Stored items:
○ ○ ○

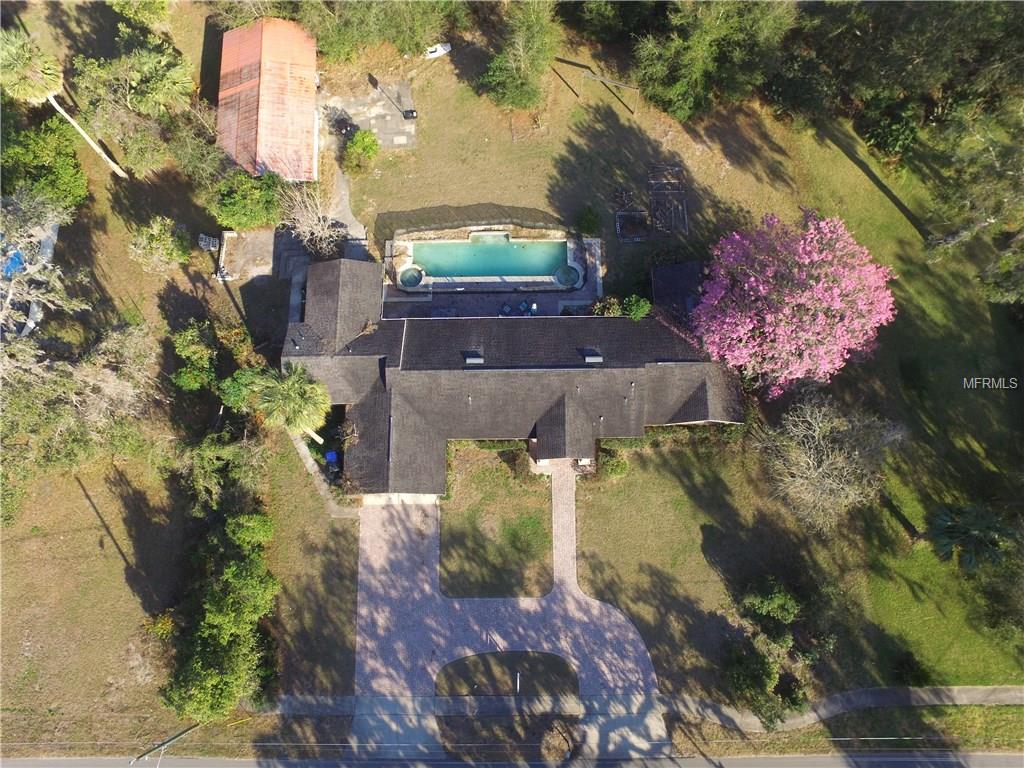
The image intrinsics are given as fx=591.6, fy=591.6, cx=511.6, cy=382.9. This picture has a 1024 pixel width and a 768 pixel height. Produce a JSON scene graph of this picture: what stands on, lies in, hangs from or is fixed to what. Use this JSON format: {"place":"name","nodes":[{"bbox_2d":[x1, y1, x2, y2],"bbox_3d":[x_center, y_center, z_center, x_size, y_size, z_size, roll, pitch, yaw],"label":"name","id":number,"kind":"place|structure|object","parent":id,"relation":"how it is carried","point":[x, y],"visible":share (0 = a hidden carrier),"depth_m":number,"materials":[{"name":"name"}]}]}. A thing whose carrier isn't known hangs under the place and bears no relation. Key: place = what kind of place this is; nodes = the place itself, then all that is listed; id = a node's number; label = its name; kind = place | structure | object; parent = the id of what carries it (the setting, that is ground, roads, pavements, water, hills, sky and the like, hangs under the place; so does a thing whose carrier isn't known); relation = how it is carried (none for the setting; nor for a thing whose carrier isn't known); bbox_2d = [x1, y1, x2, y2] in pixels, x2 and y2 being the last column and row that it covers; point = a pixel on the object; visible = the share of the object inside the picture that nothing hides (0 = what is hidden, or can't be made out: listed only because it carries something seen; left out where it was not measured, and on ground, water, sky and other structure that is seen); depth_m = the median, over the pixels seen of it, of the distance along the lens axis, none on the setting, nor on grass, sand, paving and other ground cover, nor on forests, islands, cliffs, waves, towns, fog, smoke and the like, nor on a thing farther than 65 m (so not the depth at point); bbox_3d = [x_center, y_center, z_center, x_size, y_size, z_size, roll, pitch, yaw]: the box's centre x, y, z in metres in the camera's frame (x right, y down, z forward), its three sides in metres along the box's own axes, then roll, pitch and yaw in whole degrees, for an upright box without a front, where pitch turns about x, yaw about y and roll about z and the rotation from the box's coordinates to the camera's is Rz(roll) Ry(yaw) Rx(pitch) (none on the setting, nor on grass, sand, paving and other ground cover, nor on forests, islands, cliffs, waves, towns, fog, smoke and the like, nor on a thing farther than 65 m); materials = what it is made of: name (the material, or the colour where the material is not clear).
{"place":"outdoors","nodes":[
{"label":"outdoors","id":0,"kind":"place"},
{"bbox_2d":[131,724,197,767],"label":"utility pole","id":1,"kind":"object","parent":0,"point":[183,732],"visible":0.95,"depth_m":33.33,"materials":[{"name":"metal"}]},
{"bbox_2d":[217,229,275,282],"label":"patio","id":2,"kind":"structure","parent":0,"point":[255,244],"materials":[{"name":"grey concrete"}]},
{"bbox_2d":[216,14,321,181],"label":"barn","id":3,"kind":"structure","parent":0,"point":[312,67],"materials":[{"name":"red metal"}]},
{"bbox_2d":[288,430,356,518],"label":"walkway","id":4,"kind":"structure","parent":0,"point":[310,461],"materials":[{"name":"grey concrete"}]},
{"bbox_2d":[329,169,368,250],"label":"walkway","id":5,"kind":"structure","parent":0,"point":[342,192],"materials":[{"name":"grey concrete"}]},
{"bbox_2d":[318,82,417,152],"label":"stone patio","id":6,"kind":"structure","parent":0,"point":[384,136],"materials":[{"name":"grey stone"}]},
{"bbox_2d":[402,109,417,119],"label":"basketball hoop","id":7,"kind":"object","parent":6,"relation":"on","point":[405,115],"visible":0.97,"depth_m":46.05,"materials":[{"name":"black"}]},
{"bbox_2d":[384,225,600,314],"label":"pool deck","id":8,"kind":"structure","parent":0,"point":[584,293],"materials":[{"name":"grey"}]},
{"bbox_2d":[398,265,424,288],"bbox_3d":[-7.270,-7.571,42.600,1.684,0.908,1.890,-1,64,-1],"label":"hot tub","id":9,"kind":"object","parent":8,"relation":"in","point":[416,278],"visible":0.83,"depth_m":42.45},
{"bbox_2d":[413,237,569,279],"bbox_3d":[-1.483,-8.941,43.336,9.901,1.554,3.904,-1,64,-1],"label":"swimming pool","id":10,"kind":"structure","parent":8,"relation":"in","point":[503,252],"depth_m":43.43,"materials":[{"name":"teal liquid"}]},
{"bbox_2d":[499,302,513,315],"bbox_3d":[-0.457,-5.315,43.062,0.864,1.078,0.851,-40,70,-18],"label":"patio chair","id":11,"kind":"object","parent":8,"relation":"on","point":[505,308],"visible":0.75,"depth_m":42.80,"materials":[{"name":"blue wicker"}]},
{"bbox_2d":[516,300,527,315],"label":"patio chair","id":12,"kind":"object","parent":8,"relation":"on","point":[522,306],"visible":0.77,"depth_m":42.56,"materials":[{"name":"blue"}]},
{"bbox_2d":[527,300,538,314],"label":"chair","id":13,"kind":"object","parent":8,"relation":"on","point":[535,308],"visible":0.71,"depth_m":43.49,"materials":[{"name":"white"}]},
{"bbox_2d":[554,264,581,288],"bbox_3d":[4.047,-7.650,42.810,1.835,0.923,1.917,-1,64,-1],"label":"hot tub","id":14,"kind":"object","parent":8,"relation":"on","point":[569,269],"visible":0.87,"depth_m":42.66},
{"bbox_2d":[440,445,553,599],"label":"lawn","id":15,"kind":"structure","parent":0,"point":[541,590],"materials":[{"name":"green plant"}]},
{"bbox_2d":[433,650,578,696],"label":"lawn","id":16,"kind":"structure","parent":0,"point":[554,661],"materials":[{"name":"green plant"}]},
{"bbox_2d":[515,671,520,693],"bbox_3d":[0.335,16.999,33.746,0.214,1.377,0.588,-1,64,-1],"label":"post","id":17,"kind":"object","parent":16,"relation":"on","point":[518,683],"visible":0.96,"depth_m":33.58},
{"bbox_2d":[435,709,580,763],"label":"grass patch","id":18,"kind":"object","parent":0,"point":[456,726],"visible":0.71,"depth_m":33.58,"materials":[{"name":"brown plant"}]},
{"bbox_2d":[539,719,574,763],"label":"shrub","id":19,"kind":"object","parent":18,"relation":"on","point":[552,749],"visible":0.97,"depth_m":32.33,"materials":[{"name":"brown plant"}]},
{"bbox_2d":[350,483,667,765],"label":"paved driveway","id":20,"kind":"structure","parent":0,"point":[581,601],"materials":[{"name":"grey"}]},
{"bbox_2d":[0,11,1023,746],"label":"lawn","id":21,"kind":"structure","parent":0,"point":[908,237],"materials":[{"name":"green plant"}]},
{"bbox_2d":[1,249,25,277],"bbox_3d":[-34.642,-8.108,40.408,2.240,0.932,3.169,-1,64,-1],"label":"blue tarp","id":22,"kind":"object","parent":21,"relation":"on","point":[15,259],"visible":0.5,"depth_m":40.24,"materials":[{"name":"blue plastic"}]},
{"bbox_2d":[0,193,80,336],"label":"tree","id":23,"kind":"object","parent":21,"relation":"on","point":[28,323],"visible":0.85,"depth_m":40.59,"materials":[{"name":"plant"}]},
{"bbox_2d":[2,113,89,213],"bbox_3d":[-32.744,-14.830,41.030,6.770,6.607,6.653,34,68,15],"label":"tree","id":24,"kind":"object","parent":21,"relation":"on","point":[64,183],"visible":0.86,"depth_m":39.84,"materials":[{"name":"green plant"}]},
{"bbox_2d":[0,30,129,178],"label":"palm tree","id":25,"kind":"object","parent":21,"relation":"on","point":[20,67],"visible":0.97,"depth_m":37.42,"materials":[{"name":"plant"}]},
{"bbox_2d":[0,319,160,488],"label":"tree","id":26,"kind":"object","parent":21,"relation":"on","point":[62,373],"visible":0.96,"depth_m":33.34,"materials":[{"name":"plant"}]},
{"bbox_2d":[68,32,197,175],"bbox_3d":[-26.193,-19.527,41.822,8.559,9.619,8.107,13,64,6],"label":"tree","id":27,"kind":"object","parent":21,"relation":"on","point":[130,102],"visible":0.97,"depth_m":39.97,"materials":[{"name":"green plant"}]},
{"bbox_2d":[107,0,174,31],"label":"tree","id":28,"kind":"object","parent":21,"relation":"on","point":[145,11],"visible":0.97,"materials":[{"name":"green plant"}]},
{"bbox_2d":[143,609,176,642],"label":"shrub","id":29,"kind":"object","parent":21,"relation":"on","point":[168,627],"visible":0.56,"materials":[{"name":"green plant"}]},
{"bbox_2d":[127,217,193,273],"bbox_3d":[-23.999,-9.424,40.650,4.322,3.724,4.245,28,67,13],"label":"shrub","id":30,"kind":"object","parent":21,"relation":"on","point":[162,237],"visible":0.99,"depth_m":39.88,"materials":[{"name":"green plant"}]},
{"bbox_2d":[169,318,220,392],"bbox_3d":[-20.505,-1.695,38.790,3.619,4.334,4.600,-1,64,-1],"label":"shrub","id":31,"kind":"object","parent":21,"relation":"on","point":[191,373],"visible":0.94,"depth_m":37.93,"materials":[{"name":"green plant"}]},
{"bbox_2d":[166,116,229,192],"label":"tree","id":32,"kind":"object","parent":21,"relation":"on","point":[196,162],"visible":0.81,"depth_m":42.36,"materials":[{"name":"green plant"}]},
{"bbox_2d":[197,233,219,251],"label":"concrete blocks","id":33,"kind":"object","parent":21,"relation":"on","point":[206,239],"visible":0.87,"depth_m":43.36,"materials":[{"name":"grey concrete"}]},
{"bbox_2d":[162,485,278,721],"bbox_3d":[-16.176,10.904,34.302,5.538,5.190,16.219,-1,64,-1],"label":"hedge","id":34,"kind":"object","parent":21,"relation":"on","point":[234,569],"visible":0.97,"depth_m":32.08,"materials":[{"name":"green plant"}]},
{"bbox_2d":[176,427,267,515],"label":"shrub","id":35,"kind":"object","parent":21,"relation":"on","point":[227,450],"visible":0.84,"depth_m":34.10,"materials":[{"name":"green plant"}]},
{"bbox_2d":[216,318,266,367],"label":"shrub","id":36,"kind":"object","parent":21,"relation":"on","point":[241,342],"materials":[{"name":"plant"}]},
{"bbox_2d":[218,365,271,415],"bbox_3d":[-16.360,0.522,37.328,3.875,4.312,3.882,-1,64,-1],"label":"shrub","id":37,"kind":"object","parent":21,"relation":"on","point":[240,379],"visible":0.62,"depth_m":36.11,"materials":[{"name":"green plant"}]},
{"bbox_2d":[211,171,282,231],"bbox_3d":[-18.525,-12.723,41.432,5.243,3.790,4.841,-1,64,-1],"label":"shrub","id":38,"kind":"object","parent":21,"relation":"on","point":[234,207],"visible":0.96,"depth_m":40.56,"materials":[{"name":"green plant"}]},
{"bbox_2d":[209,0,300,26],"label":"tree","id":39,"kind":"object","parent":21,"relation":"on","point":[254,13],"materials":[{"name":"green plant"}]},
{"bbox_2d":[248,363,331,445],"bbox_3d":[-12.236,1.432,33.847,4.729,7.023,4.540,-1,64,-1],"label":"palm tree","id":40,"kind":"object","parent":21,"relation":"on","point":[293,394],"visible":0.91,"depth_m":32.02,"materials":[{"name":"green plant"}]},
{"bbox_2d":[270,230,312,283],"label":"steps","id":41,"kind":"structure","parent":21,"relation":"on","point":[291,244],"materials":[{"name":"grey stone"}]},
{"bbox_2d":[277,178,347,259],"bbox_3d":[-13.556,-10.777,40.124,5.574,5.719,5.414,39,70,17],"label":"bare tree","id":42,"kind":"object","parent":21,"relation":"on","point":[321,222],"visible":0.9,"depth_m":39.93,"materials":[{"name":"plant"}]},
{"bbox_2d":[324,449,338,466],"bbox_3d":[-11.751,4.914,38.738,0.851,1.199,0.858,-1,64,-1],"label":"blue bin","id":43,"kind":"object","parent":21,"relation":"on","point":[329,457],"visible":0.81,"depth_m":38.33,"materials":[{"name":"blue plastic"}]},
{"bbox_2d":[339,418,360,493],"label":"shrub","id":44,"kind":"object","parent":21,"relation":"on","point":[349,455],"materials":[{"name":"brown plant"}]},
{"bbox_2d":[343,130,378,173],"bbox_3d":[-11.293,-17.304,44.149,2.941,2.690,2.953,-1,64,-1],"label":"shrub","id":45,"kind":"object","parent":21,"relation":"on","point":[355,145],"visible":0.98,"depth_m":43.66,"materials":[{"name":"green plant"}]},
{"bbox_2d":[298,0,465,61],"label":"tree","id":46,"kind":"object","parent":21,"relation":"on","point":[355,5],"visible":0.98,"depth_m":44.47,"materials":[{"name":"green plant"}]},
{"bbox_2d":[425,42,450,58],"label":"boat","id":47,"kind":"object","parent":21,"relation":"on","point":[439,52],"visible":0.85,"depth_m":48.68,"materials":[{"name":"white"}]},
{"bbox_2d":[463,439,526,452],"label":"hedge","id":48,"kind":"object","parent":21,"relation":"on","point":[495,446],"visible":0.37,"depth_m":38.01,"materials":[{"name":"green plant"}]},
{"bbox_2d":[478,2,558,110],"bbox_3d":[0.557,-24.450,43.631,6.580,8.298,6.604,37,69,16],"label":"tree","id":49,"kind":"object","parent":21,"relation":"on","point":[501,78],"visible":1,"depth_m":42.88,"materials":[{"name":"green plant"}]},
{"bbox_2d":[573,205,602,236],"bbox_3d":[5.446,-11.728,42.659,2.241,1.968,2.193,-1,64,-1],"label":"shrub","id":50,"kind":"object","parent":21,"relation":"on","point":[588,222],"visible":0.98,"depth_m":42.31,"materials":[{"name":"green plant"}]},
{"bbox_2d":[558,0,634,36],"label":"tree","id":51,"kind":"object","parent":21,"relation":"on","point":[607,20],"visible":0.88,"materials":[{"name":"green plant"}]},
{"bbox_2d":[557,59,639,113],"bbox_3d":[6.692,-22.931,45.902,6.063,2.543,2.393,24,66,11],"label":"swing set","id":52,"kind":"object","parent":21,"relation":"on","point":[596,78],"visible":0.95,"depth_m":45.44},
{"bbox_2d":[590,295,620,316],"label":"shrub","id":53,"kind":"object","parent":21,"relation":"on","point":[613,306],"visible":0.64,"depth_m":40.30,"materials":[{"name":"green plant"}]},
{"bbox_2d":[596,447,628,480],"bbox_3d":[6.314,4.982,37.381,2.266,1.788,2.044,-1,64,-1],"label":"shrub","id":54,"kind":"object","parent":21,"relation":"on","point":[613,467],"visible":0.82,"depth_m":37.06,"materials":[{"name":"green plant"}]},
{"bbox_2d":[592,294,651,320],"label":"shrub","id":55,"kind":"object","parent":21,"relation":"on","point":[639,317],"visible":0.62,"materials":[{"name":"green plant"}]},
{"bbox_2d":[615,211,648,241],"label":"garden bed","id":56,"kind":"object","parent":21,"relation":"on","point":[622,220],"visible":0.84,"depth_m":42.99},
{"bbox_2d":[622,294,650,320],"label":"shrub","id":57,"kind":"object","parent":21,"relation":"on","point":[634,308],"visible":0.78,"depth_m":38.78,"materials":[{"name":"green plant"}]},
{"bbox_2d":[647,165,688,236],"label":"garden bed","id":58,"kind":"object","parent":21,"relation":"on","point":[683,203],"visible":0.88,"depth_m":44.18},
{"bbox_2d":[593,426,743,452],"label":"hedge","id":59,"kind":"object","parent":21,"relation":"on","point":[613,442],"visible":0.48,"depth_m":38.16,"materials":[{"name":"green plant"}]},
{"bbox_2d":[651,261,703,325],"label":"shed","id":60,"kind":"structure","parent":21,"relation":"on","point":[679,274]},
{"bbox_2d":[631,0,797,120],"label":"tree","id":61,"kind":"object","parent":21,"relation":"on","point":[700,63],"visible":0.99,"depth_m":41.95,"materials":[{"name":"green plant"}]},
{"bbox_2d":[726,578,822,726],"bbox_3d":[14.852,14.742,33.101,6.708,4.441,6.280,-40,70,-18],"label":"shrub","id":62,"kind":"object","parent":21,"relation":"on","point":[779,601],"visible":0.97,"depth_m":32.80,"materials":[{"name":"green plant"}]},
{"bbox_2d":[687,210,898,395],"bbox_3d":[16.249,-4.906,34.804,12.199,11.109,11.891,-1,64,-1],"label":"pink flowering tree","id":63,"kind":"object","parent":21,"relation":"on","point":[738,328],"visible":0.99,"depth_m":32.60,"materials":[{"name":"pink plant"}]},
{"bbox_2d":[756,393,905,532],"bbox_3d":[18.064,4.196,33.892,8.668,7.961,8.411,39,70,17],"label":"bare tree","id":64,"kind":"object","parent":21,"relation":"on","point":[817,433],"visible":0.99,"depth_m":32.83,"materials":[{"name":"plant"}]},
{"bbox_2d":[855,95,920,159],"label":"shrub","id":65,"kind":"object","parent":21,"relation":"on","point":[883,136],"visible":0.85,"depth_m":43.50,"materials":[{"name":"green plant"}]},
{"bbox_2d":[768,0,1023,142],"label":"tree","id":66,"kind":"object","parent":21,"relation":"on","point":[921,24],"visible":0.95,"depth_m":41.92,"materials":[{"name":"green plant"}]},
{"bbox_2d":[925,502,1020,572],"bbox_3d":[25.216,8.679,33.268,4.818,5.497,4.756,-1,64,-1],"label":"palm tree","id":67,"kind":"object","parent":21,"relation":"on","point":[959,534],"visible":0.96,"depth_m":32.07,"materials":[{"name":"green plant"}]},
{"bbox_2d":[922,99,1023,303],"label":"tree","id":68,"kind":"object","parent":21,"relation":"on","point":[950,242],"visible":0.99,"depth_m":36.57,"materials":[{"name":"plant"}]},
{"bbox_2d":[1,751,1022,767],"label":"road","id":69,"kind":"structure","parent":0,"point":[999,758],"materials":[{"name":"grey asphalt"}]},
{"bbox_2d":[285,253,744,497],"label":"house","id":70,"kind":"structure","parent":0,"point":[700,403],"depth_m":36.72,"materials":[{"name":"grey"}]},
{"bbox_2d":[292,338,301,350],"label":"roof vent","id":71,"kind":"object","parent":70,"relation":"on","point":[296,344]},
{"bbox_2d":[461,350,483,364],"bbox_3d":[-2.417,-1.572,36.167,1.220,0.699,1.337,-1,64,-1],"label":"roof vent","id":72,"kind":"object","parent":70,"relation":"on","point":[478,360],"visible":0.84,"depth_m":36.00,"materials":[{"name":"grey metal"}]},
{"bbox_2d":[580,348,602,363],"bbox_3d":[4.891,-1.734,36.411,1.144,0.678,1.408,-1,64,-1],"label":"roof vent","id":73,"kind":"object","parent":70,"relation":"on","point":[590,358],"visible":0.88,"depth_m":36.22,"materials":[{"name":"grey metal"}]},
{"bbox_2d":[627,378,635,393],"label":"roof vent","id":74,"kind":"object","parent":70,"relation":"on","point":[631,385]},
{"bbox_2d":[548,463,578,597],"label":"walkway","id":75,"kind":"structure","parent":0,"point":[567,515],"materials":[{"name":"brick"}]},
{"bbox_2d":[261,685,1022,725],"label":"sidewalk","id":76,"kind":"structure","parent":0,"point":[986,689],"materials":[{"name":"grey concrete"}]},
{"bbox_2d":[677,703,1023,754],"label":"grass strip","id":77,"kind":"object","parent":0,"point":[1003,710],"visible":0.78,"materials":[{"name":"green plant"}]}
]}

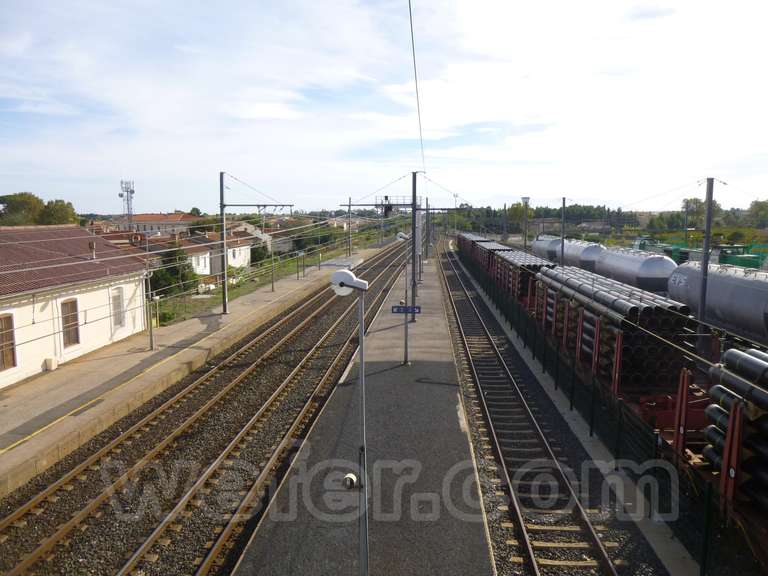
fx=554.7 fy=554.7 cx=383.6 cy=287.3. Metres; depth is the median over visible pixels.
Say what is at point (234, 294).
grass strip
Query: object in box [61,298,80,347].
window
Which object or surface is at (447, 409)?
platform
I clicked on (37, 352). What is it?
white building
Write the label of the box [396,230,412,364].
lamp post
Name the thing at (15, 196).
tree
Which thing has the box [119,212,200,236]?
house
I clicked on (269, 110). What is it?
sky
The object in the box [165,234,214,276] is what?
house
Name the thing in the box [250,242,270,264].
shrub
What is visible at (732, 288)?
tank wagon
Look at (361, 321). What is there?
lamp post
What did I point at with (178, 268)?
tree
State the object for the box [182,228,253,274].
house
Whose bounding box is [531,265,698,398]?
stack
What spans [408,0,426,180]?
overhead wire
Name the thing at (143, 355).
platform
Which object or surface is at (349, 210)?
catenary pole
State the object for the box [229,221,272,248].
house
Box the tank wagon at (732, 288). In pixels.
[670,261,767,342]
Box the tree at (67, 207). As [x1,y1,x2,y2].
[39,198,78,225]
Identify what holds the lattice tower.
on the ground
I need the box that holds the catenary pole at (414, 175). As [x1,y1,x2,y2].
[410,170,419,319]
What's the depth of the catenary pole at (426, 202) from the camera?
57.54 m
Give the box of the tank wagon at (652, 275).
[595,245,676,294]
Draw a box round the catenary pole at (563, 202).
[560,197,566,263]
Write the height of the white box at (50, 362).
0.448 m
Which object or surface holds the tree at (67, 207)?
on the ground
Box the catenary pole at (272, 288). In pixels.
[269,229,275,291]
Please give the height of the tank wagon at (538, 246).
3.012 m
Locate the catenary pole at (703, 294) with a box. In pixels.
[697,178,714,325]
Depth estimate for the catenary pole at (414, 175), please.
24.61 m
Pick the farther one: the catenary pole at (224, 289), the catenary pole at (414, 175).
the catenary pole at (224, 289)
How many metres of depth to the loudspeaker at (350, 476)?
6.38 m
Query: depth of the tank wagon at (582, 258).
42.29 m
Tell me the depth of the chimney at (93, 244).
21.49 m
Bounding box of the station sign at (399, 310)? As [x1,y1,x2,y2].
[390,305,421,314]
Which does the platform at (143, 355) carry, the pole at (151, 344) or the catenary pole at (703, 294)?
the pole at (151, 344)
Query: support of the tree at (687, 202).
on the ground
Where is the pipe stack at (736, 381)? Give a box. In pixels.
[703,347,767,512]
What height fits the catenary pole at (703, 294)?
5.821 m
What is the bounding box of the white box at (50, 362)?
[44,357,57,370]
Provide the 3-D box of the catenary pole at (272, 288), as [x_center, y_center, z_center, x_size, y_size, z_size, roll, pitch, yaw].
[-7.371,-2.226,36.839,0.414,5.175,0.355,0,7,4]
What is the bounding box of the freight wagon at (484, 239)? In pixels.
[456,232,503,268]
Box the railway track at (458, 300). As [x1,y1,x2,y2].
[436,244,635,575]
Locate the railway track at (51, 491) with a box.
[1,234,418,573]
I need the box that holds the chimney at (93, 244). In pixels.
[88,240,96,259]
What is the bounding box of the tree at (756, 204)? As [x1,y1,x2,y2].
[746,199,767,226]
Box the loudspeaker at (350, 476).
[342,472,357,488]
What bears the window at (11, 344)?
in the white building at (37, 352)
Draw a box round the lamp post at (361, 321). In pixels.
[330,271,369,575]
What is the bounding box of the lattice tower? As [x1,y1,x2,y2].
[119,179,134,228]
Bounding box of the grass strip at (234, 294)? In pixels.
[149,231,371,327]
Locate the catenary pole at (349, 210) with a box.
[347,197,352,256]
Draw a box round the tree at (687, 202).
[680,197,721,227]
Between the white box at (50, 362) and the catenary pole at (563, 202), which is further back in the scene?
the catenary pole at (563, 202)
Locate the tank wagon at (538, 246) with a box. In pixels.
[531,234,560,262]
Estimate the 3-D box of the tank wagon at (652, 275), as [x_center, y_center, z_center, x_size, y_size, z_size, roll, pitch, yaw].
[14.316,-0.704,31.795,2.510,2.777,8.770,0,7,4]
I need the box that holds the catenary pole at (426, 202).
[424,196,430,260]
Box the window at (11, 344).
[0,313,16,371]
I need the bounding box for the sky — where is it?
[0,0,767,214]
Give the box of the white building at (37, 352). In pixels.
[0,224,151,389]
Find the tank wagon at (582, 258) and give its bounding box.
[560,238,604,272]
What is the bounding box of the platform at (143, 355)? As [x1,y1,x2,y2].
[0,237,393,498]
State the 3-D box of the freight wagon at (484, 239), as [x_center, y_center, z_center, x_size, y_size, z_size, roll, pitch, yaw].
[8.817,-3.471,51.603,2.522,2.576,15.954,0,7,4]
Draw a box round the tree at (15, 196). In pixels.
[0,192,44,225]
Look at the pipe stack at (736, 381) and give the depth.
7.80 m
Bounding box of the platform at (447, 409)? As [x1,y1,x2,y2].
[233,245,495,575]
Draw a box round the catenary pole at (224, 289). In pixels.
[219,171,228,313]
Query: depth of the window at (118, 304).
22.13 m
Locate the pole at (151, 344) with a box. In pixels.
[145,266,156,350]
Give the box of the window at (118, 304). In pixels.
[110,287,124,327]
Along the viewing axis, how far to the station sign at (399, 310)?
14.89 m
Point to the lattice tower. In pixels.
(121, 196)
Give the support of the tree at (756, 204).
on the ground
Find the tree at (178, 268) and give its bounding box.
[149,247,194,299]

○ ○ ○

Nothing but the lines from the one holding "Give the box of the window" through the last line of the data may be output, and each must match exactly.

● **EXERCISE RESPONSE**:
Give the box of the window at (118, 304). In pixels.
[110,287,124,327]
Along the viewing axis, how far to the station sign at (399, 310)?
14.89 m
Point to the lattice tower. In pixels.
(121, 196)
Give the support of the tree at (756, 204).
on the ground
Find the tree at (178, 268) and give its bounding box.
[149,247,194,299]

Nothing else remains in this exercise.